I believe that what Hapax meant by error accumulation is the error (inaccuracy) caused by std::chrono, which does accumulate when using multiple measurements.
It does not, in this case. Let me explain. What we are looking at is a sequence of time points:
{ t0, t1, ...tk }
where the individual times tn are composed of a fixed 'true' time n * dt (dt being the fixed, unvarying GPU frame time) and an arbitrary small error en, where en is never larger than the maximal measurement error (std::chrono's inaccuracy):
tn = n * dt + en
Now we increase k. We have
tk = k * dt + ek
When we take the average a, we get
a = tk / k
a = dt + ek / k
So, after k measurements, the error of the average is precisely ek / k, which, with large k, approaches 0. There is now way for an error to accumulate in this system, the error only depends on the error of the last measurement, divided by the number of total measurements.

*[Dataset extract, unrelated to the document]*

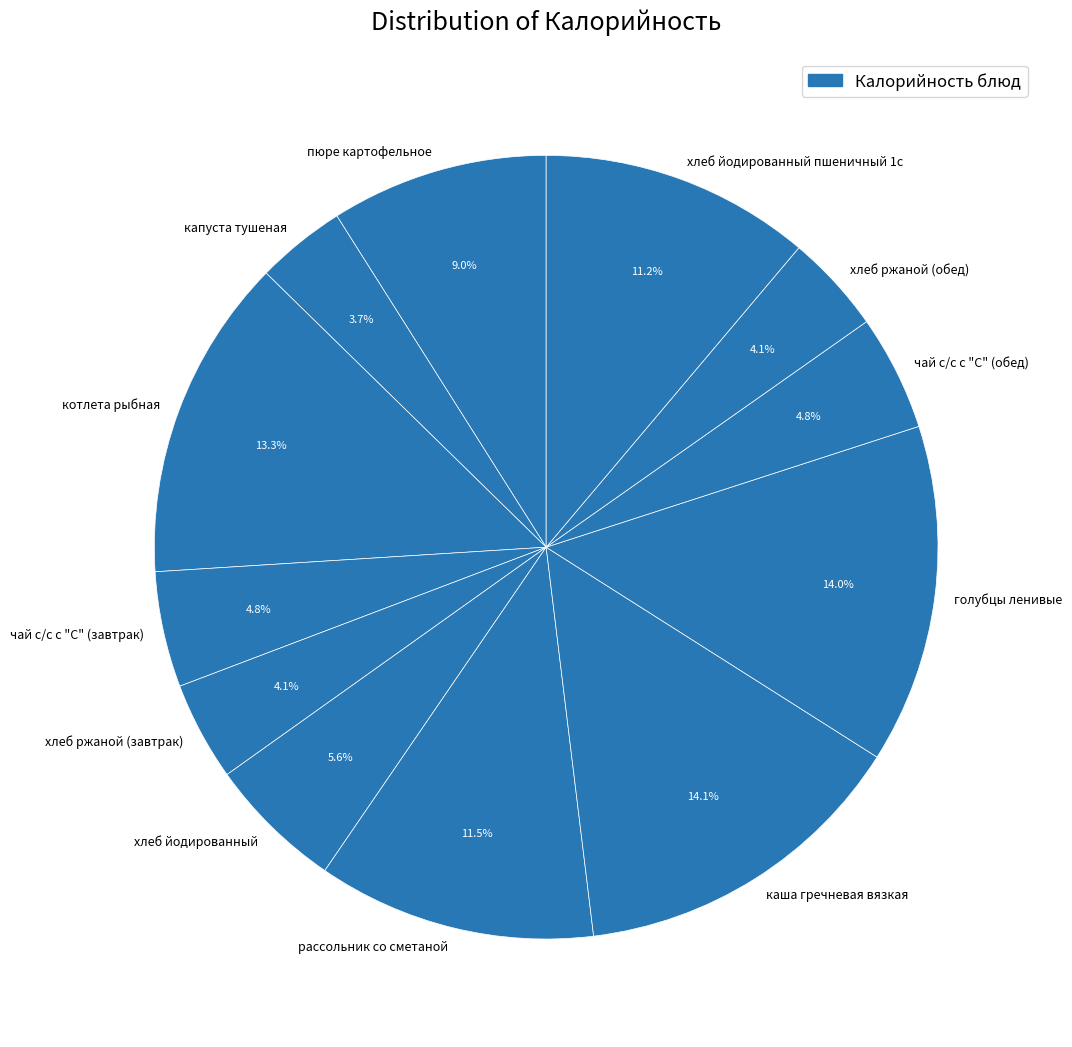

Which has a higher value, пюре картофельное or рассольник со сметаной?

рассольник со сметаной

I have to eat my words concerning another statement I made, though. I wrote earlier that the average frame time did not come out at 16.6 / 20.0 respectively. This was due to sloppy programming on my part: I stupidly did a std::chrono::duration_cast<std::chrono::milliseconds> on my times, resulting in the value being truncated to an integer millisecond value, which produced the .5 time difference, because my faulty maths sure *did* cumulate. I now changed the code to use std::chrono::duration_cast<std::chrono::microseconds>, assign to float and divide by 1000.0. Lo and behold, the timing is spot on. And it only takes a few frames to stabilize, so 25 is ample for a sample.